▶ [Data to process]
· · · ·
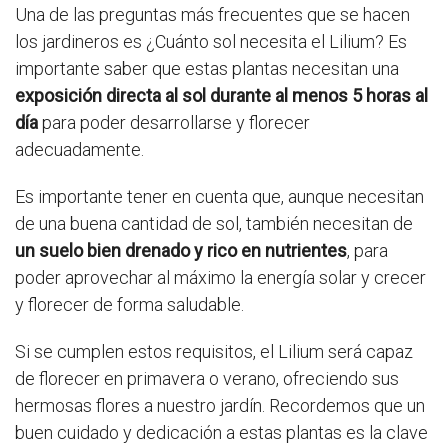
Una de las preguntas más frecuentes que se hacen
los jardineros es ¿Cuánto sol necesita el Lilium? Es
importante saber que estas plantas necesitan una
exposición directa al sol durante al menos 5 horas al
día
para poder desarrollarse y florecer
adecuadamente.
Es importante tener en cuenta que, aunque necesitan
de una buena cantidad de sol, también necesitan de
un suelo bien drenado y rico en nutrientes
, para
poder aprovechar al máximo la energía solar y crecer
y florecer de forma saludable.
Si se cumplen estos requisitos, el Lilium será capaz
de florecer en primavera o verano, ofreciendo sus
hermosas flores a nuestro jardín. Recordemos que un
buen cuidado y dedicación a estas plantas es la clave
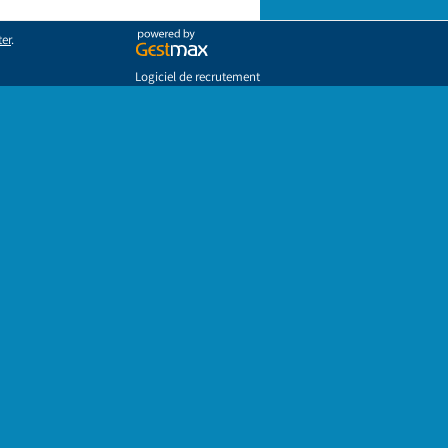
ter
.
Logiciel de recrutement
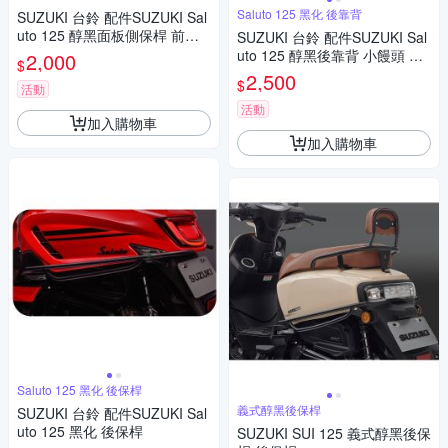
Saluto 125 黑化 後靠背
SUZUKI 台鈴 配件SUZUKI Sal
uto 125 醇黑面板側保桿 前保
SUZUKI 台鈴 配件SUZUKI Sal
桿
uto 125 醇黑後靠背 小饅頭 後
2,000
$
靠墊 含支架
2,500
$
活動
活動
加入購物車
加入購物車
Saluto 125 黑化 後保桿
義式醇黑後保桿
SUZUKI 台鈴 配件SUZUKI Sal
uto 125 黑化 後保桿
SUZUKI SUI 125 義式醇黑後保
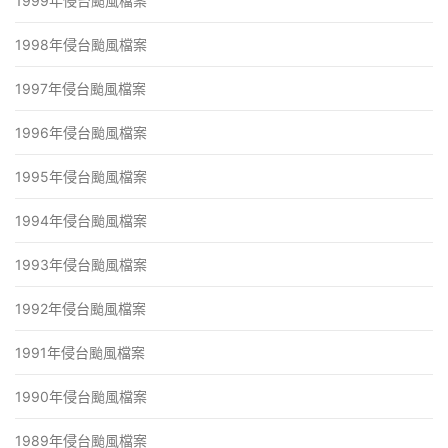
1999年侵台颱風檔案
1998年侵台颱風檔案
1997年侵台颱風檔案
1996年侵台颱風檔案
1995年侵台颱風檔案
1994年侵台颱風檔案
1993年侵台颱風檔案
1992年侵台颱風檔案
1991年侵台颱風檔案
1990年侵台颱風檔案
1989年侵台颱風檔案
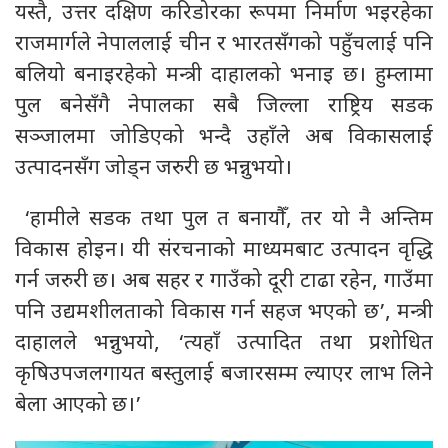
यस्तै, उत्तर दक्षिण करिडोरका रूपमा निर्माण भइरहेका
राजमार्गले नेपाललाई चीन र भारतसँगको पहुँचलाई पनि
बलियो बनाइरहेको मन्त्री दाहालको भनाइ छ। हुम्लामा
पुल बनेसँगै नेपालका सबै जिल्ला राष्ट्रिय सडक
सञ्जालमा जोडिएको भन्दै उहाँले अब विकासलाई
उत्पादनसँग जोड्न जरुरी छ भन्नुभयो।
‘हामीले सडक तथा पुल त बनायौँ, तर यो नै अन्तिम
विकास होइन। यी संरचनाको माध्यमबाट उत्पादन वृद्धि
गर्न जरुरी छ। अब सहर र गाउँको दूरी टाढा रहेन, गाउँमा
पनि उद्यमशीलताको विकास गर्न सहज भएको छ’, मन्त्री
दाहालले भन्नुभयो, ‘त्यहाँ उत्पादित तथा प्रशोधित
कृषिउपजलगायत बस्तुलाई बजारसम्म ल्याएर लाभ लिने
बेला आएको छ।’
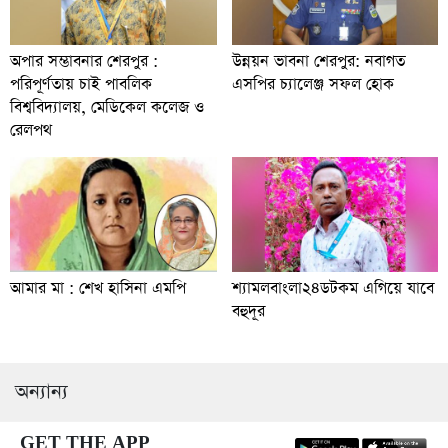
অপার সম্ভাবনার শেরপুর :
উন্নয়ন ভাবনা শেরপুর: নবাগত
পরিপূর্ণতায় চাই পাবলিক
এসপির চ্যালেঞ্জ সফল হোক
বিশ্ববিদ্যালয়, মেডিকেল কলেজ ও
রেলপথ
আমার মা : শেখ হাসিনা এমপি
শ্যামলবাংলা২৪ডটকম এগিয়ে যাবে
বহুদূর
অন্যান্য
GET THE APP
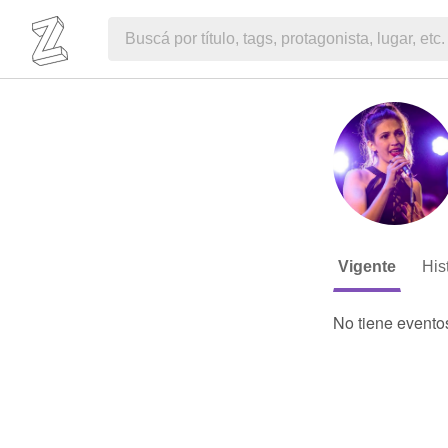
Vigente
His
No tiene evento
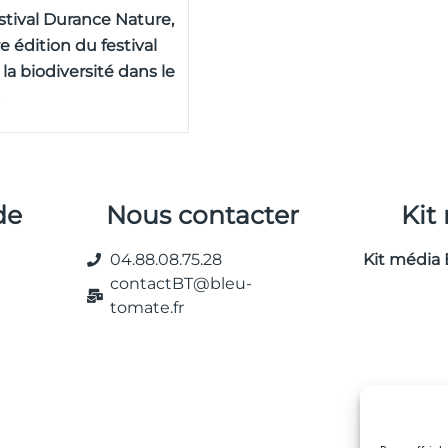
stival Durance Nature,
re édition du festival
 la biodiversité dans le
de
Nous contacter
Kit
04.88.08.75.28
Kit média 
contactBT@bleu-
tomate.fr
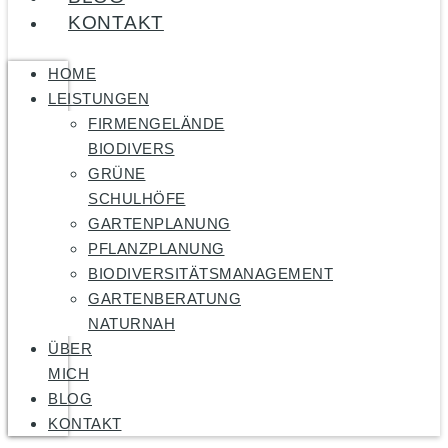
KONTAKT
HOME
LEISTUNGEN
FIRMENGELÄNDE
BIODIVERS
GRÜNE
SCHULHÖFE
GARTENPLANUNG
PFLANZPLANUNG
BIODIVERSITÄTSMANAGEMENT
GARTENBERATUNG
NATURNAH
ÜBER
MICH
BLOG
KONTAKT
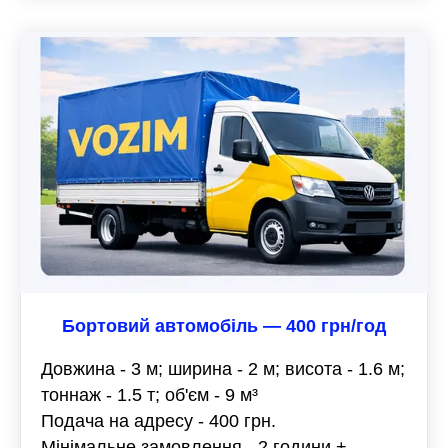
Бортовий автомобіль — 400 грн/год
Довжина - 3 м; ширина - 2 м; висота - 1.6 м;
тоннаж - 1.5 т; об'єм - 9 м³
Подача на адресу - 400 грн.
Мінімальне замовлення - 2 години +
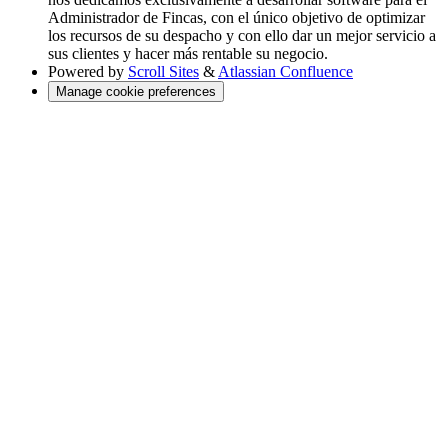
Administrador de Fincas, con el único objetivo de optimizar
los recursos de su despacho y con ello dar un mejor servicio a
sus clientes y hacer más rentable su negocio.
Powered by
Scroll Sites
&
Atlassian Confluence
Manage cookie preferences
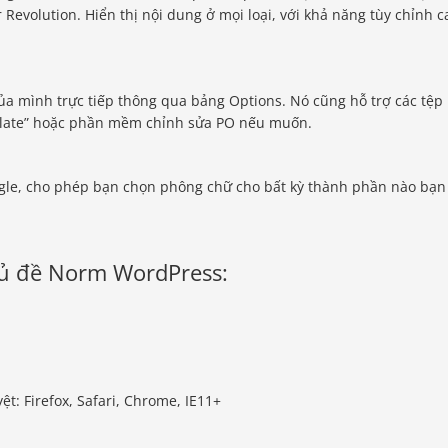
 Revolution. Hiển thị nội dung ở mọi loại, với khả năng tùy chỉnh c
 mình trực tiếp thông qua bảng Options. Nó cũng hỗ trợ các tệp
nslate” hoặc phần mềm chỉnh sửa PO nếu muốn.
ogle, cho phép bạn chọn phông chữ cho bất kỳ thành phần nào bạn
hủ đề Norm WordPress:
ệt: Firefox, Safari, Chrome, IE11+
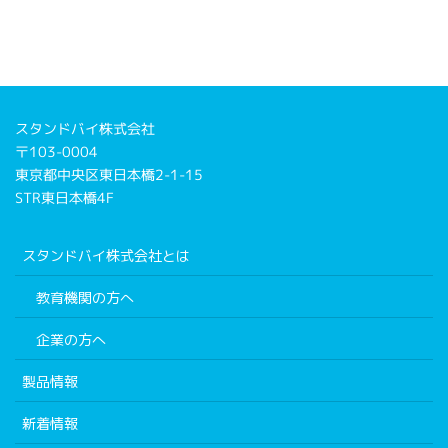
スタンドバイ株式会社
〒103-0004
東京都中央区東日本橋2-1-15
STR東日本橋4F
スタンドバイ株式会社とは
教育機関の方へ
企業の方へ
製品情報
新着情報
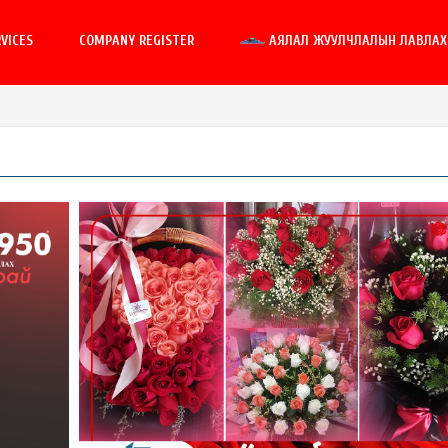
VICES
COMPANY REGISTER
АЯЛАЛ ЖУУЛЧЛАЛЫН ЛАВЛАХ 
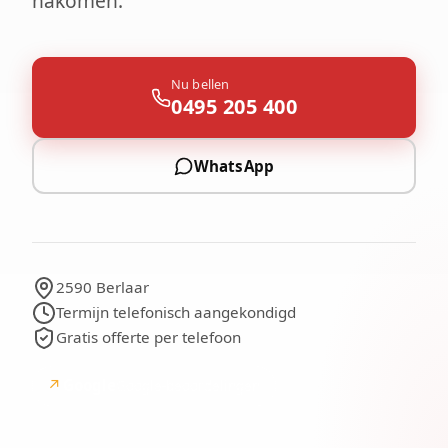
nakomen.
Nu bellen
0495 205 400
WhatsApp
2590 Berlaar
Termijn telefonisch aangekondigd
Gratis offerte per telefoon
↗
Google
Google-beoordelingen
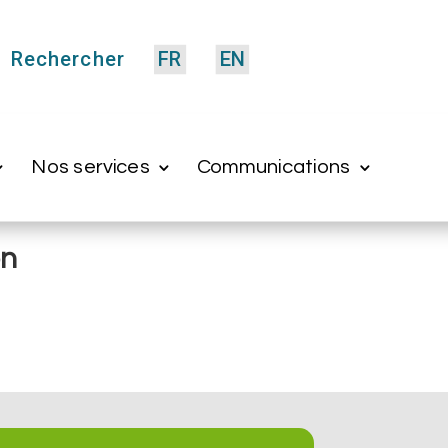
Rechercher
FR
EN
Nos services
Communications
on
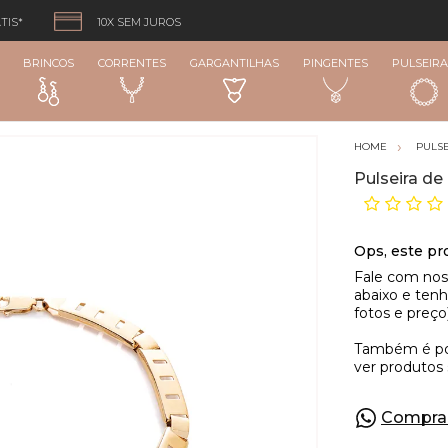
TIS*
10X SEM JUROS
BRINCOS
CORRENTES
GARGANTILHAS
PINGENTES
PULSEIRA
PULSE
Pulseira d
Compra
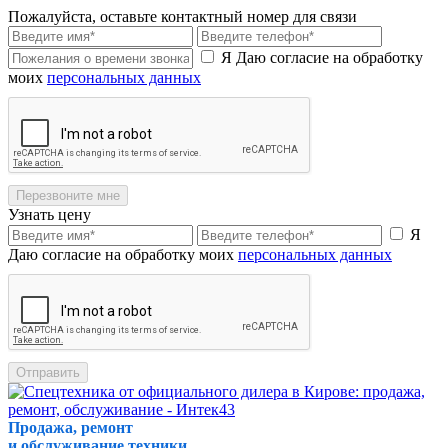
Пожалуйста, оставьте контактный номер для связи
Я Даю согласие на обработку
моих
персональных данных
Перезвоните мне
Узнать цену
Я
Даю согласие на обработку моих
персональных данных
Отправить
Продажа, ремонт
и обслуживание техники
· · · ·
▶ [Task to complete] Rewrite the lines starting with the line that contains "Saluto 125 黑化 後靠背" and going on through the line that contains "बेला आएको छ।’", changing "加入購物車" to "放入購物車" and leaving everything else unchanged. Leave the pictures out of the answer.

▶ [Solution for this exercise]
Saluto 125 黑化 後靠背
SUZUKI 台鈴 配件SUZUKI Sal
uto 125 醇黑面板側保桿 前保
SUZUKI 台鈴 配件SUZUKI Sal
桿
uto 125 醇黑後靠背 小饅頭 後
2,000
$
靠墊 含支架
2,500
$
活動
活動
放入購物車
放入購物車
Saluto 125 黑化 後保桿
義式醇黑後保桿
SUZUKI 台鈴 配件SUZUKI Sal
uto 125 黑化 後保桿
SUZUKI SUI 125 義式醇黑後保
1999年侵台颱風檔案
1998年侵台颱風檔案
1997年侵台颱風檔案
1996年侵台颱風檔案
1995年侵台颱風檔案
1994年侵台颱風檔案
1993年侵台颱風檔案
1992年侵台颱風檔案
1991年侵台颱風檔案
1990年侵台颱風檔案
1989年侵台颱風檔案
यस्तै, उत्तर दक्षिण करिडोरका रूपमा निर्माण भइरहेका
राजमार्गले नेपाललाई चीन र भारतसँगको पहुँचलाई पनि
बलियो बनाइरहेको मन्त्री दाहालको भनाइ छ। हुम्लामा
पुल बनेसँगै नेपालका सबै जिल्ला राष्ट्रिय सडक
सञ्जालमा जोडिएको भन्दै उहाँले अब विकासलाई
उत्पादनसँग जोड्न जरुरी छ भन्नुभयो।
‘हामीले सडक तथा पुल त बनायौँ, तर यो नै अन्तिम
विकास होइन। यी संरचनाको माध्यमबाट उत्पादन वृद्धि
गर्न जरुरी छ। अब सहर र गाउँको दूरी टाढा रहेन, गाउँमा
पनि उद्यमशीलताको विकास गर्न सहज भएको छ’, मन्त्री
दाहालले भन्नुभयो, ‘त्यहाँ उत्पादित तथा प्रशोधित
कृषिउपजलगायत बस्तुलाई बजारसम्म ल्याएर लाभ लिने
बेला आएको छ।’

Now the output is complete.